Recently, FDA has accelerated the approval of ADC Therapeutics’ targeted CD19-ADC drug Loncastuximab tesirine for the treatment of relapsed or refractory diffuse large B-cell lymphoma (r/r DLBCL). It is worth mentioning that, Loncastuximab tesirine is also the first approved CD19-ADC drug ever in the world.
Loncastuximab tesirine
Loncastuximab tesirine is an antibody-drug conjugate composed of humanized monoclonal antibody targeting CD19 and cytotoxin-pyrrolo-benzodiazo-(PBD) dimer, which, when binding to cancer cells expressed by CD19, is absorbed by cancer cells, and then releases toxic warheads to kill cancer cells.
CD19, also known as B4 or CVID3, is a membrane immunoglobulin that is expressed on follicular dendritic cells and B cells. It contains two Ig-like C2-type domains in the extracellular portion while the cytoplasmic portion undergoes phosphorylation upon the recipient of different cellular signals. CD19 is involved in the B cell response to antigens.
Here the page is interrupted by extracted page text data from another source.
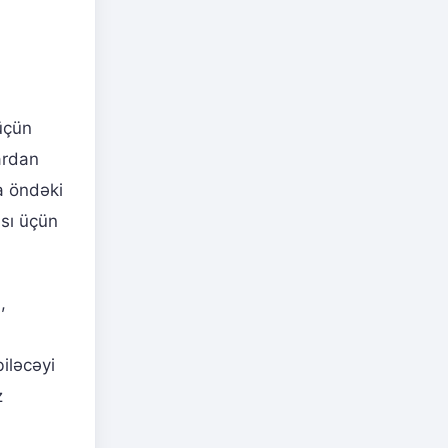
çün
lardan
a öndəki
ası üçün
,
iləcəyi
z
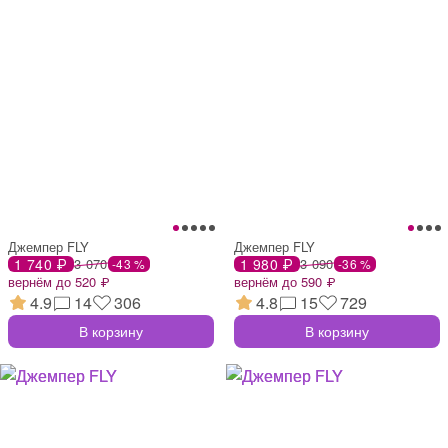
Джемпер FLY
Джемпер FLY
1 740 ₽
3 070
1 980 ₽
3 090
-43 %
-36 %
вернём до 520 ₽
вернём до 590 ₽
4.9
14
306
4.8
15
729
В корзину
В корзину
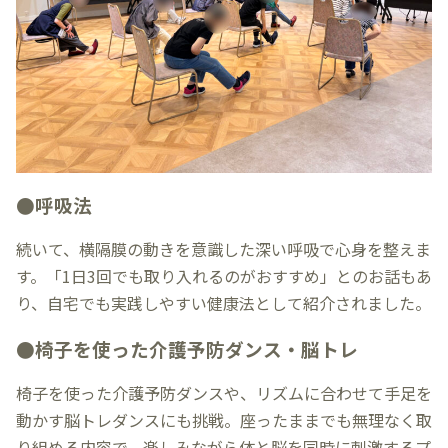
●呼吸法
続いて、横隔膜の動きを意識した深い呼吸で心身を整えま
す。「1日3回でも取り入れるのがおすすめ」とのお話もあ
り、自宅でも実践しやすい健康法として紹介されました。
●椅子を使った介護予防ダンス・脳トレ
椅子を使った介護予防ダンスや、リズムに合わせて手足を
動かす脳トレダンスにも挑戦。座ったままでも無理なく取
り組める内容で、楽しみながら体と脳を同時に刺激するプ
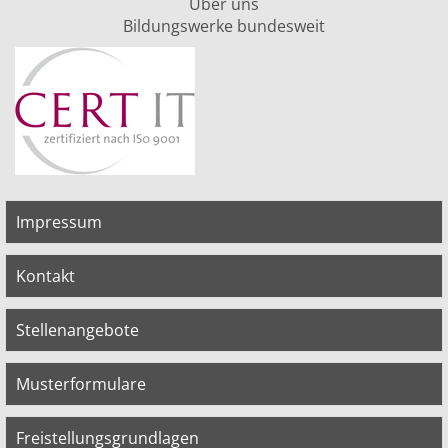
Über uns
Bildungswerke bundesweit
Impressum
Kontakt
Stellenangebote
Musterformulare
Freistellungsgrundlagen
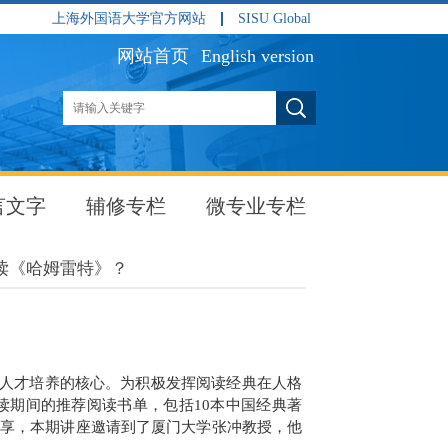
上海外国语大学官方网站
SISU Global
网站首页
English version
言文字
辅修专栏
微专业专栏
要读《哈姆雷特》？
校人才培养的核心。为积极发挥阅读经典在人格
读期间的推荐阅读书单，包括
10
本中国经典著
享，本期讲座邀请到了厦门大学张冲教授，他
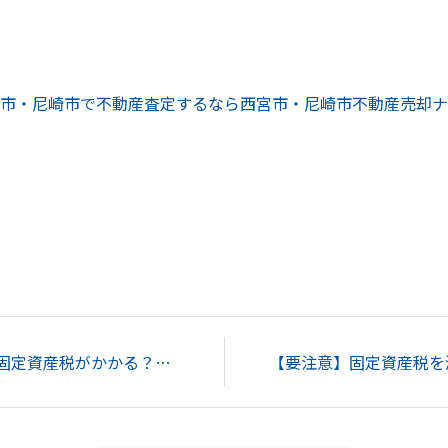
市・尼崎市で不動産査定するなら西宮市・尼崎市不動産売却ナ
【要注意】空き家にも固定資産税がかかる？計算方法や節税方法を解説...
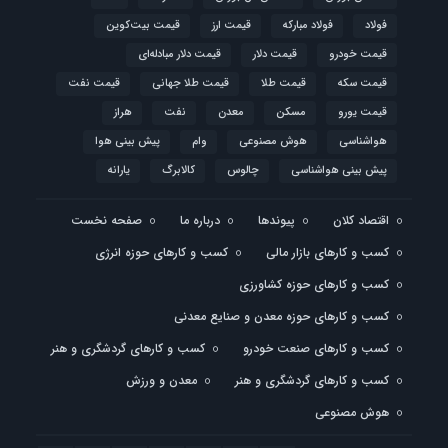
فولاد
فولاد مبارکه
قیمت ارز
قیمت بیت‌کوین
قیمت خودرو
قیمت دلار
قیمت دلار مبادله‌ای
قیمت سکه
قیمت طلا
قیمت طلا جهانی
قیمت نفت
قیمت یورو
مسکن
معدن
نفت
هراز
هواشناسی
هوش مصنوعی
وام
پیش بینی هوا
پیش بینی هواشناسی
چالوس
کالابرگ
یارانه
اقتصاد کلان
پیوندها
درباره ما
صفحه نخست
کسب و کارهای بازار مالی
کسب و کارهای حوزه انرژی
کسب و کارهای حوزه کشاورزی
کسب و کارهای حوزه معدن و صنایع معدنی
کسب و کارهای صنعت خودرو
کسب و کارهای گردشگری و هنر
کسب و کارهای گردشگری و هنر
معدن و ورزش
هوش مصنوعی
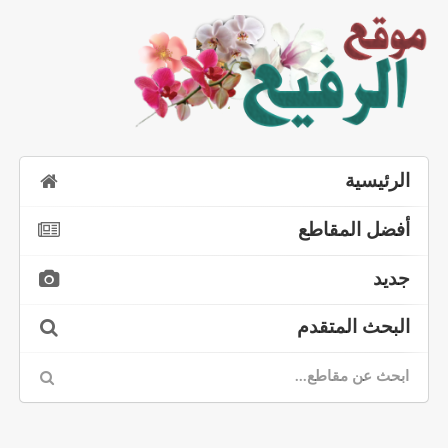
الرئيسية
أفضل المقاطع
جديد
البحث المتقدم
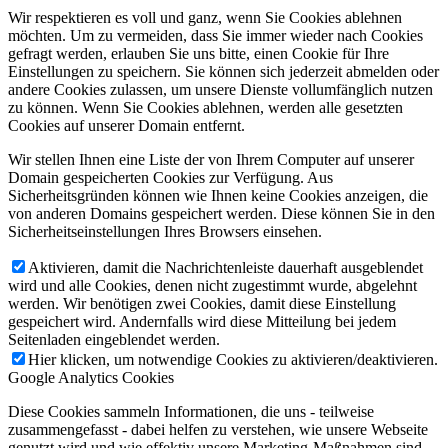
Wir respektieren es voll und ganz, wenn Sie Cookies ablehnen
möchten. Um zu vermeiden, dass Sie immer wieder nach Cookies
gefragt werden, erlauben Sie uns bitte, einen Cookie für Ihre
Einstellungen zu speichern. Sie können sich jederzeit abmelden oder
andere Cookies zulassen, um unsere Dienste vollumfänglich nutzen
zu können. Wenn Sie Cookies ablehnen, werden alle gesetzten
Cookies auf unserer Domain entfernt.
Wir stellen Ihnen eine Liste der von Ihrem Computer auf unserer
Domain gespeicherten Cookies zur Verfügung. Aus
Sicherheitsgründen können wie Ihnen keine Cookies anzeigen, die
von anderen Domains gespeichert werden. Diese können Sie in den
Sicherheitseinstellungen Ihres Browsers einsehen.
Aktivieren, damit die Nachrichtenleiste dauerhaft ausgeblendet
wird und alle Cookies, denen nicht zugestimmt wurde, abgelehnt
werden. Wir benötigen zwei Cookies, damit diese Einstellung
gespeichert wird. Andernfalls wird diese Mitteilung bei jedem
Seitenladen eingeblendet werden.
Hier klicken, um notwendige Cookies zu aktivieren/deaktivieren.
Google Analytics Cookies
Diese Cookies sammeln Informationen, die uns - teilweise
zusammengefasst - dabei helfen zu verstehen, wie unsere Webseite
genutzt wird und wie effektiv unsere Marketing-Maßnahmen sind.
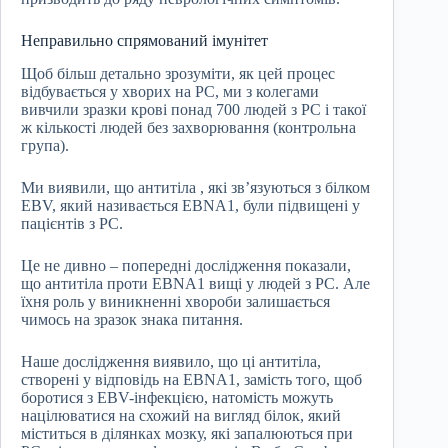
Неправильно спрямований імунітет
Щоб більш детально зрозуміти, як цей процес
відбувається у хворих на РС, ми з колегами
вивчили зразки крові понад 700 людей з РС і такої
ж кількості людей без захворювання (контрольна
група).
Ми виявили, що антитіла , які зв’язуються з білком
EBV, який називається EBNA1, були підвищені у
пацієнтів з РС.
Це не дивно – попередні дослідження показали,
що антитіла проти EBNA1 вищі у людей з РС. Але
їхня роль у виникненні хвороби залишається
чимось на зразок знака питання.
Наше дослідження виявило, що ці антитіла,
створені у відповідь на EBNA1, замість того, щоб
боротися з EBV-інфекцією, натомість можуть
націлюватися на схожий на вигляд білок, який
міститься в ділянках мозку, які запалюються при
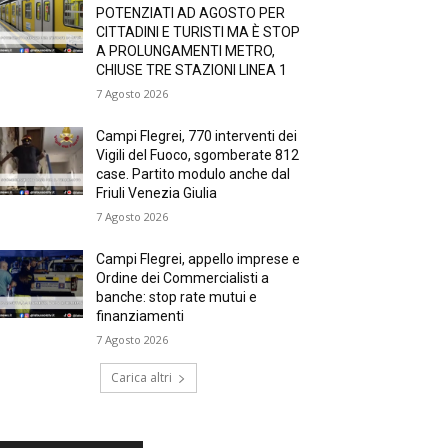
POTENZIATI AD AGOSTO PER
CITTADINI E TURISTI MA È STOP
A PROLUNGAMENTI METRO,
CHIUSE TRE STAZIONI LINEA 1
7 Agosto 2026
Campi Flegrei, 770 interventi dei
Vigili del Fuoco, sgomberate 812
case. Partito modulo anche dal
Friuli Venezia Giulia
7 Agosto 2026
Campi Flegrei, appello imprese e
Ordine dei Commercialisti a
banche: stop rate mutui e
finanziamenti
7 Agosto 2026
Carica altri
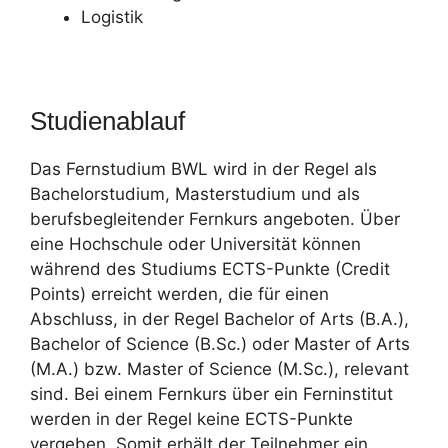
Logistik
Studienablauf
Das Fernstudium BWL wird in der Regel als
Bachelorstudium, Masterstudium und als
berufsbegleitender Fernkurs angeboten. Über
eine Hochschule oder Universität können
während des Studiums ECTS-Punkte (Credit
Points) erreicht werden, die für einen
Abschluss, in der Regel Bachelor of Arts (B.A.),
Bachelor of Science (B.Sc.) oder Master of Arts
(M.A.) bzw. Master of Science (M.Sc.), relevant
sind. Bei einem Fernkurs über ein Ferninstitut
werden in der Regel keine ECTS-Punkte
vergeben. Somit erhält der Teilnehmer ein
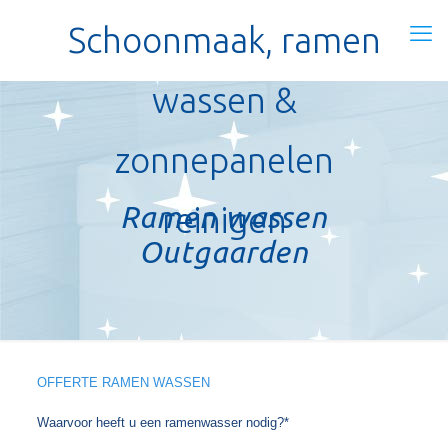
Schoonmaak, ramen
wassen &
zonnepanelen
Ramen wassen
reinigen
Outgaarden
OFFERTE RAMEN WASSEN
Waarvoor heeft u een ramenwasser nodig?*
It is a low-affinity antigen receptor that is crucial for the decreasing of the threshold for antigen receptor-dependent stimulation.
Accelerated approval ows to the data from a phase II clinical trial called LOTIS, which is a single-arm, multicenter, open clinical trial that evaluates the efficacy and safety of Lonca in patients who have received at least 2-line therapy for R/DLBCL. As of April 6, 2020, a total of 145 patients were enrolled in the group. The results showed that the overall remission rate of Lonca was 48.3% (70/145), and the complete remission rate was 24.1% (35/145). The safety was controllable.
Based on this clinical data, on September 21, 2020, ADC Therapeutics announced that it would submit a biological agent license (BLA) application to FDA for the treatment of relapsed or refractory diffuse large B-cell lymphoma (r/r DLBCL) with its loncastuximab tesirine (Lonca).
CD19 is a star target in hematoma treatment. In addition to CD19-ADC, CAR-T, bispecific antibody (bsAb), monoclonal antibody (mAb), and other products have already been on the market. FDA has approved a total of 8 CD19 targeting drugs, including four CD19-CAR-Ts, two CD19 mAbs, and one CD19 bsAb. From the indications of these approved CD19 targeted drugs (except bsAb), CAR-T, mAb and, ADC are all labeled with relapsed/refractory large B-cell lymphoma. It is inevitable that there will be competition in various dimensions such as efficacy/safety, manufacturing, drug delivery convenience, and treatment cost of these drugs in the future.
There has been full firepower in the field of ADC in the past two years. Since 2019, the approval speed of ADC drugs has been significantly accelerated. FDA has successively approved three ADCs (Polivy, Padcev, and Enhertu) in 2019 and two ADCs (Trodelvy and Blenrep) drugs in 2020. With the record-breaking approval of ADC drugs, the enthusiasm for R&D in this field is rising gradually. At the same time, the target layout in ADC field is not as serious as that in other therapeutics fields. A total of 11 ADC drugs have been approved worldwide, involving 9 different targets. In addition, if all goes well, a new target ADC may be approved this year. Two weeks ago, Seagen/Genmab’s ADC approval application for targeting organization factor (TF) was given priority review by FDA, which is expected to be finalized in October this year.